- [To do]: Comb through the entries for "left" and pull out each line that holds it.

····················

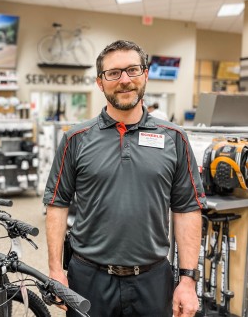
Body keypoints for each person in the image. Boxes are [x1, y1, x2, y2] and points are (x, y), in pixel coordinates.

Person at [43, 40, 206, 317]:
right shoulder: (75, 139)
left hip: (153, 279)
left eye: (132, 70)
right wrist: (56, 271)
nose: (124, 80)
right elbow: (57, 204)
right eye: (114, 73)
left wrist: (188, 280)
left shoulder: (174, 137)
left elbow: (187, 208)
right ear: (100, 82)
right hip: (88, 279)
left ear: (145, 74)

····················

- [Reply]:
left hip: (153, 279)
left eye: (132, 70)
left wrist: (188, 280)
left shoulder: (174, 137)
left elbow: (187, 208)
left ear: (145, 74)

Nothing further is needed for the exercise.